間違いだけは犯すまいと細心の注意を払った投球だった。
丁寧に・・・繊細に。自身が何よりも欲した一勝のために。


川上は苦心の末に導きだした最善策で、ノドから手が出るほど欲しかった一勝を手にした。
正直なところ今日のピッチングは「エース復活」の号砲をリーグ全土に轟かせるような内容ではなかったのかもしれない。
本来の川上憲伸が持つ躍動感や己の力を誇示するような威圧感には、まだまだほど遠い内容だった。

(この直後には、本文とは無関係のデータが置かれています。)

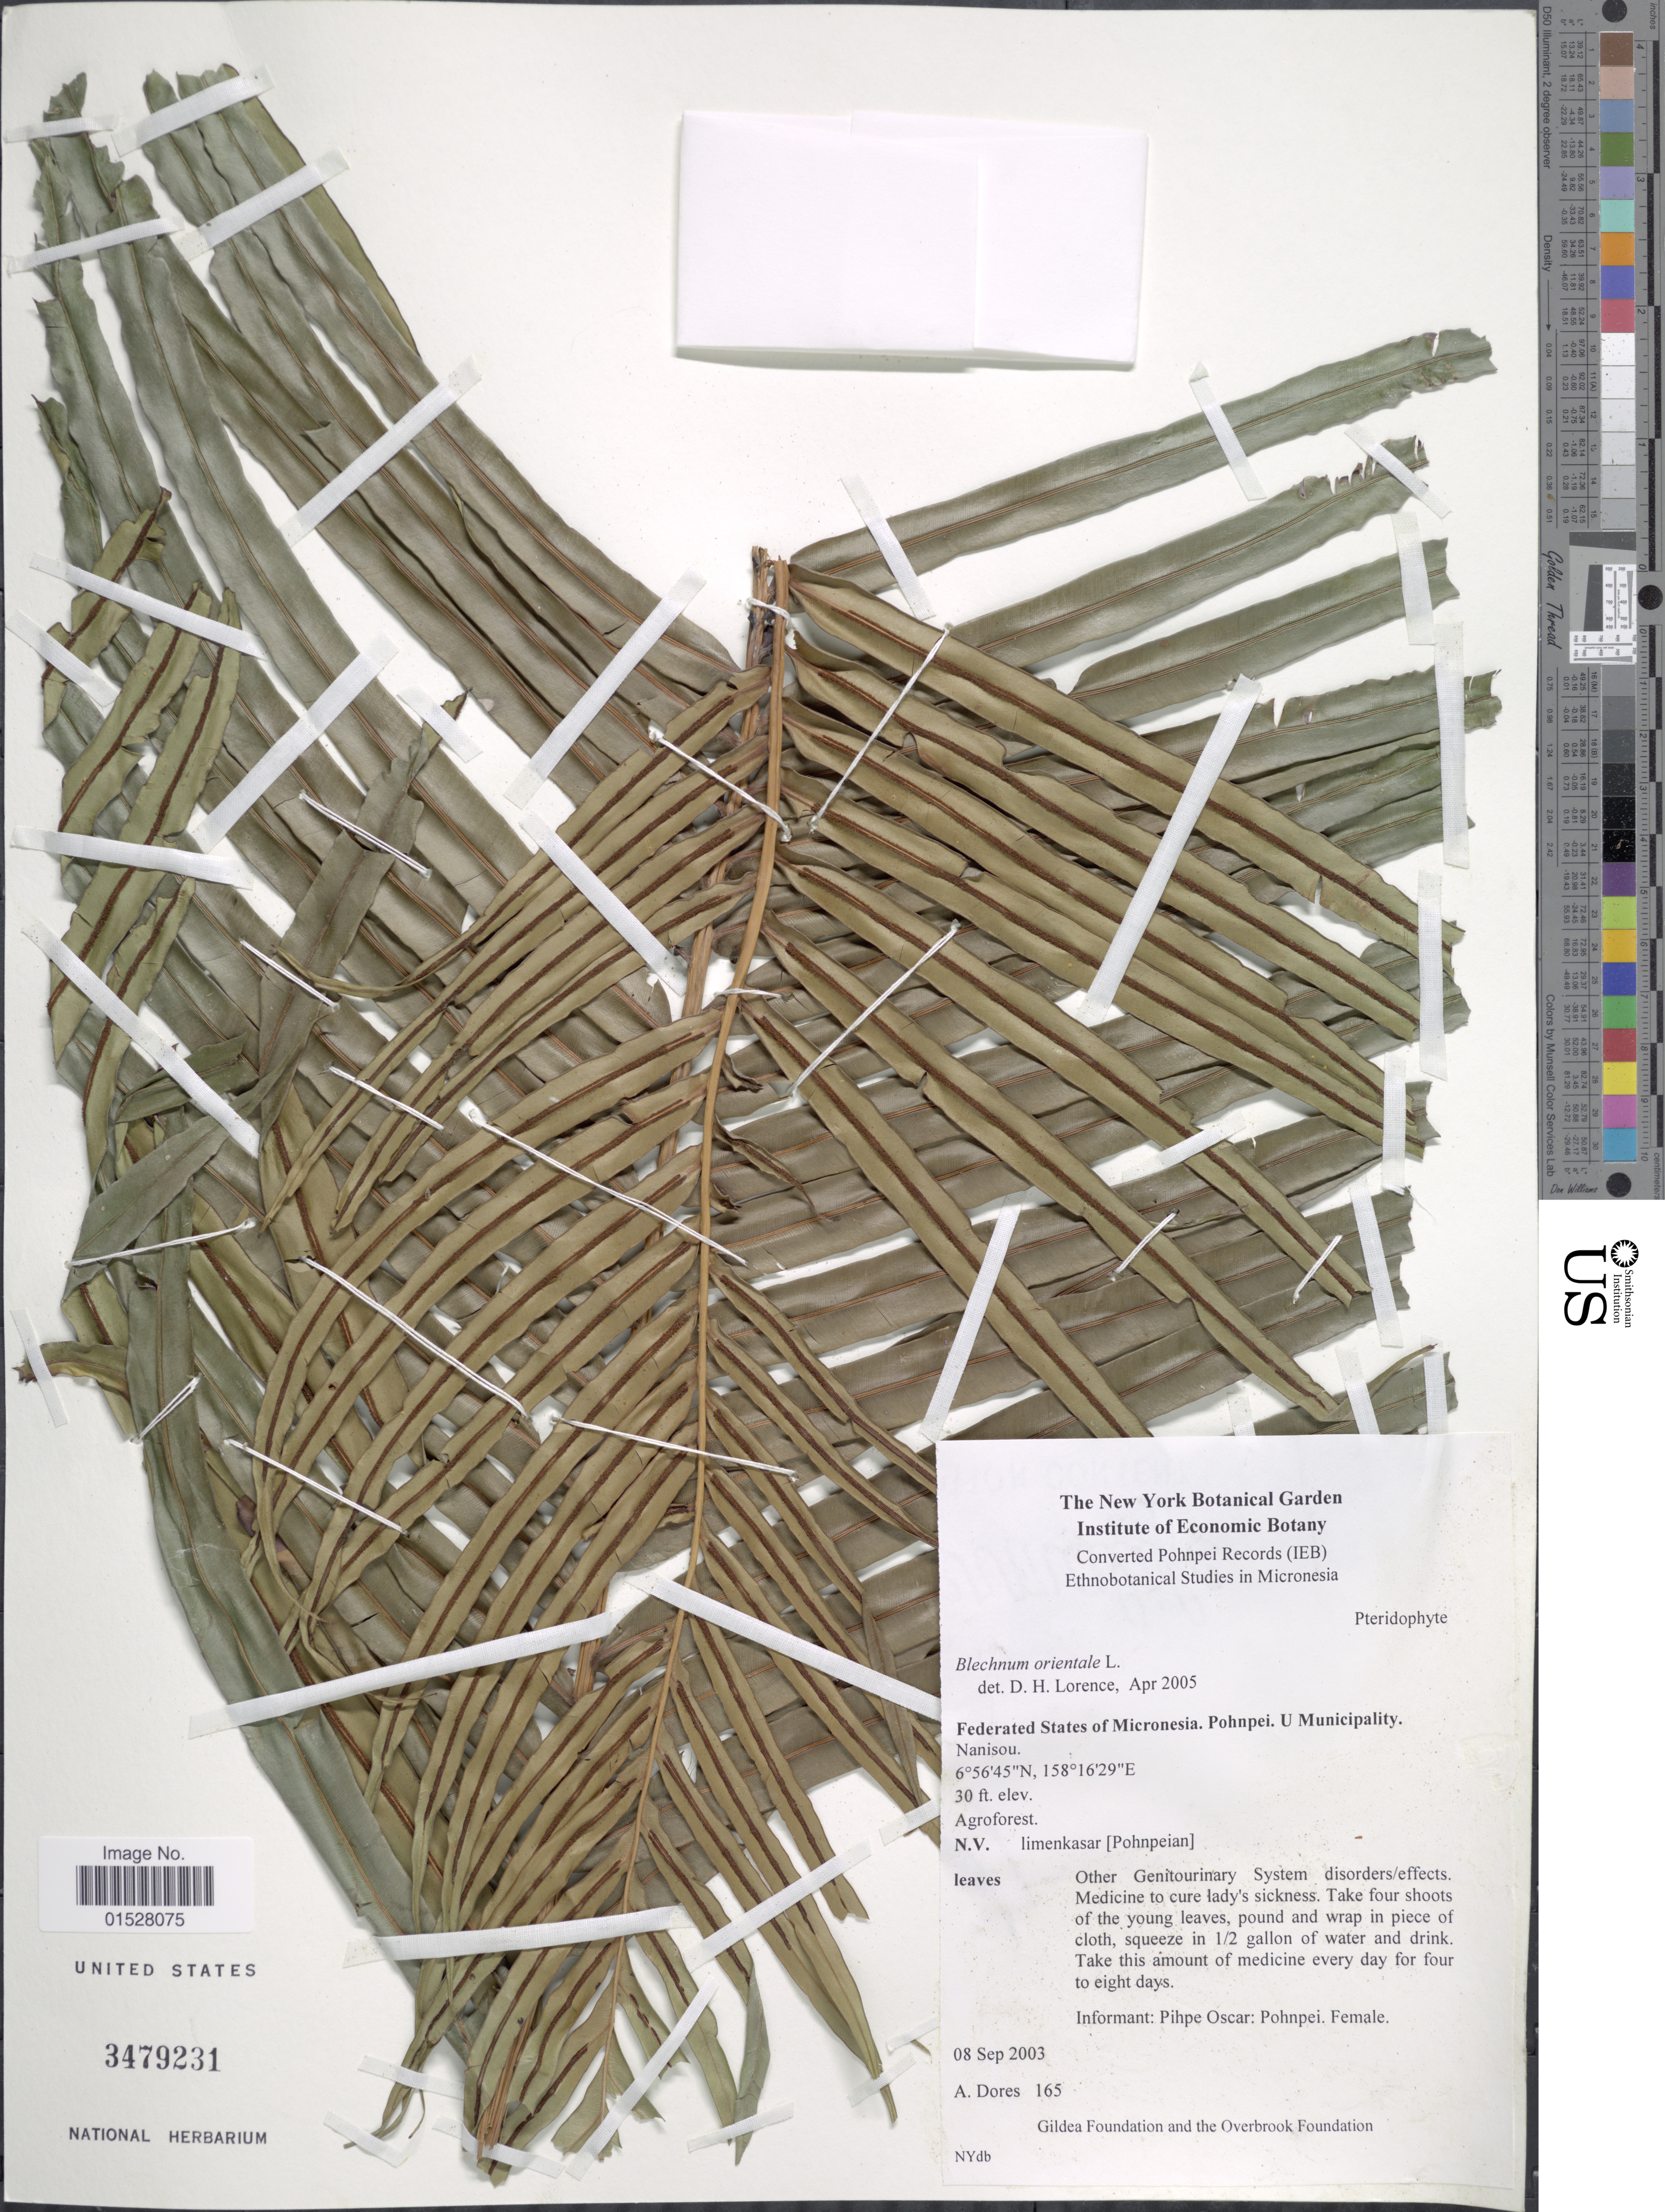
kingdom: Plantae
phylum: Tracheophyta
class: Polypodiopsida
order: Polypodiales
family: Blechnaceae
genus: Blechnum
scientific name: Blechnum orientale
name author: L.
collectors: A. Dores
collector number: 165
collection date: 2003-09-08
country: Micronesia, Federated States of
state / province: Pohnpei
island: Pohnpei [Ponape]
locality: U Municipality, Nanisou.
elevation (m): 9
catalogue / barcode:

しかし、我々が心から待ち望んだ背番号11の大エースは、本来立つべき場所でやるべき仕事を全うした。やっと・・やっと仕事を果たした。
これは今まで当たり前のように行われてきたことだが、ここに至るまでの道のりを思えば今日という日が特別な意味を成す。


逆境でしか芽生えないもの、苦難の末にしか得られないものは、間違いなく存在する。
それを今日の試合で川上憲伸が手にすることが出来たのならば、
未勝利に終わった開幕から1ヶ月の期間はなんら無駄な時間ではない。
意志。実力。信頼。何も失っちゃいない。天下を取った大エースをナメるんじゃねぇ!
エース復権へのストーリーはここからだ。